REQUIRED ACTION –
The pictures in the data below are to be omitted; all else must be duplicated exactly.

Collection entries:
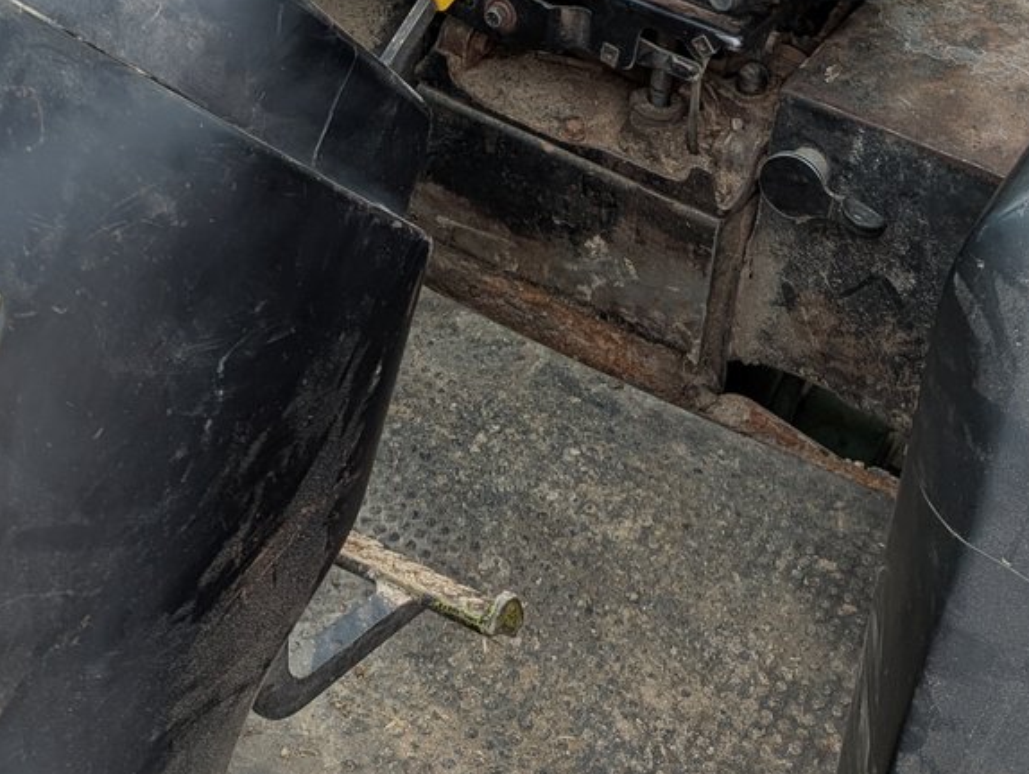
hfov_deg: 30.7
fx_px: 1875
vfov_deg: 21.2
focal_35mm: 63
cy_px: -232
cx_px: 542
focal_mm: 6.81
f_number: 1.85
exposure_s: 1/898
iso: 39
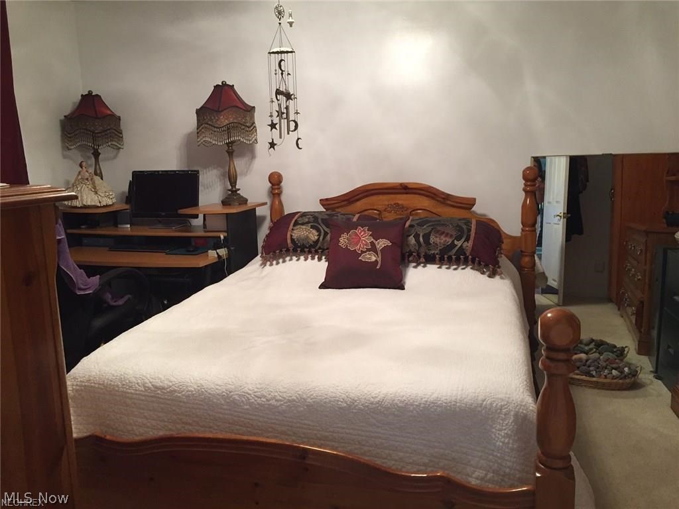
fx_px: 569
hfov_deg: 61.7
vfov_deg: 48.2
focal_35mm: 29
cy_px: 254
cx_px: 340
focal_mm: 4.15
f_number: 2.2
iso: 125
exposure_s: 1/30
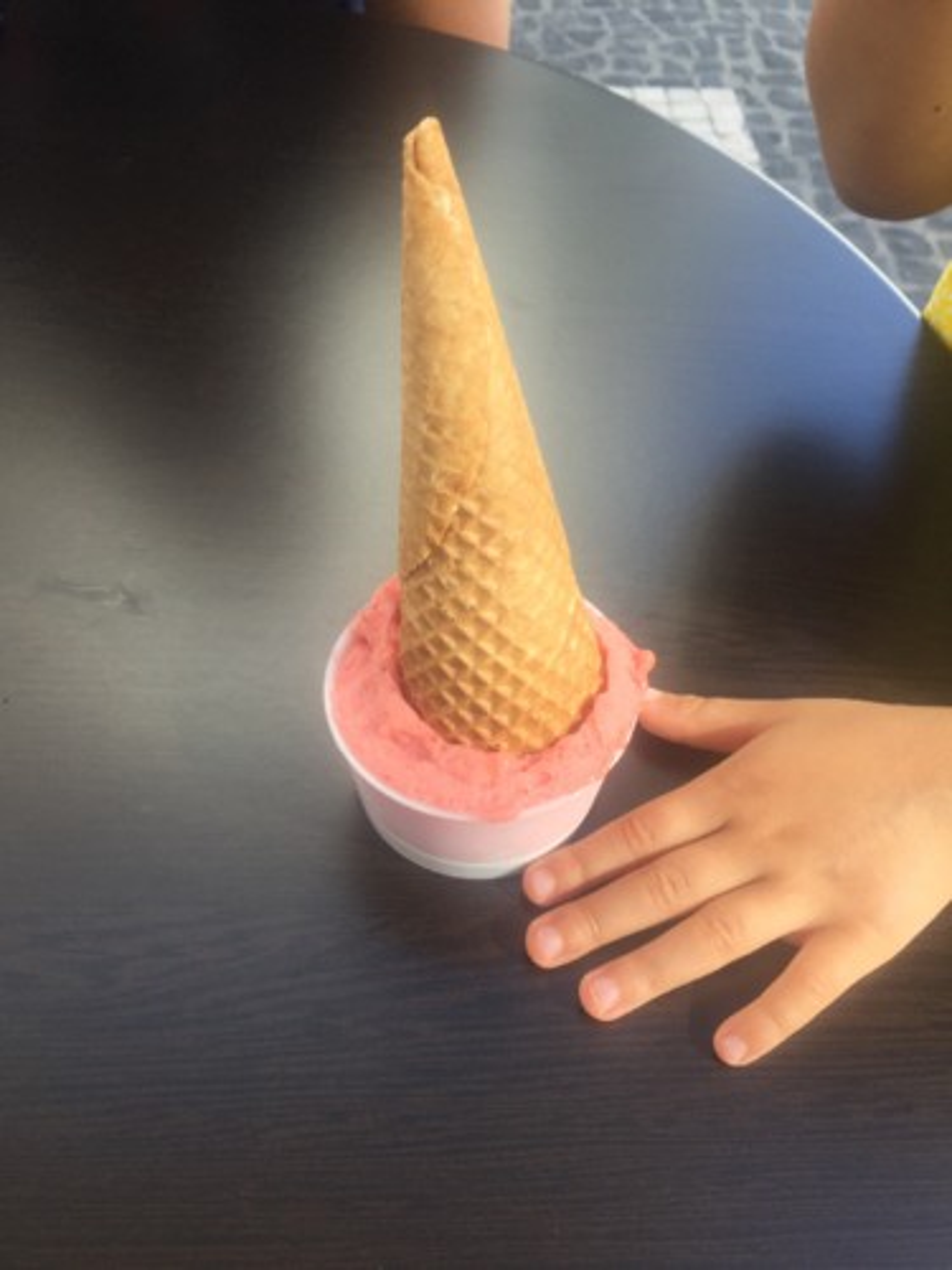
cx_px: 476
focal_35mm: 29
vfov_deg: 61.7
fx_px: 1063
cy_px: 635
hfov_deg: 48.2
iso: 32
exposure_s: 1/211
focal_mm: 4.15
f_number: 2.2
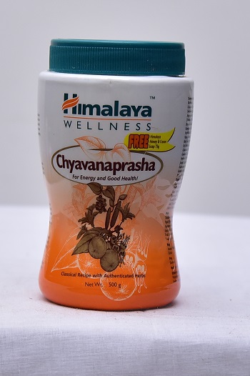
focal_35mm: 55
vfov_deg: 36.3
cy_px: 188
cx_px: 125
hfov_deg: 24.6
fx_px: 574
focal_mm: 55
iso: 1250
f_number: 4
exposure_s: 1/160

FINAL ANSWER –
hfov_deg: 30.7
fx_px: 1875
vfov_deg: 21.2
focal_35mm: 63
cy_px: -232
cx_px: 542
focal_mm: 6.81
f_number: 1.85
exposure_s: 1/898
iso: 39
fx_px: 569
hfov_deg: 61.7
vfov_deg: 48.2
focal_35mm: 29
cy_px: 254
cx_px: 340
focal_mm: 4.15
f_number: 2.2
iso: 125
exposure_s: 1/30
cx_px: 476
focal_35mm: 29
vfov_deg: 61.7
fx_px: 1063
cy_px: 635
hfov_deg: 48.2
iso: 32
exposure_s: 1/211
focal_mm: 4.15
f_number: 2.2
focal_35mm: 55
vfov_deg: 36.3
cy_px: 188
cx_px: 125
hfov_deg: 24.6
fx_px: 574
focal_mm: 55
iso: 1250
f_number: 4
exposure_s: 1/160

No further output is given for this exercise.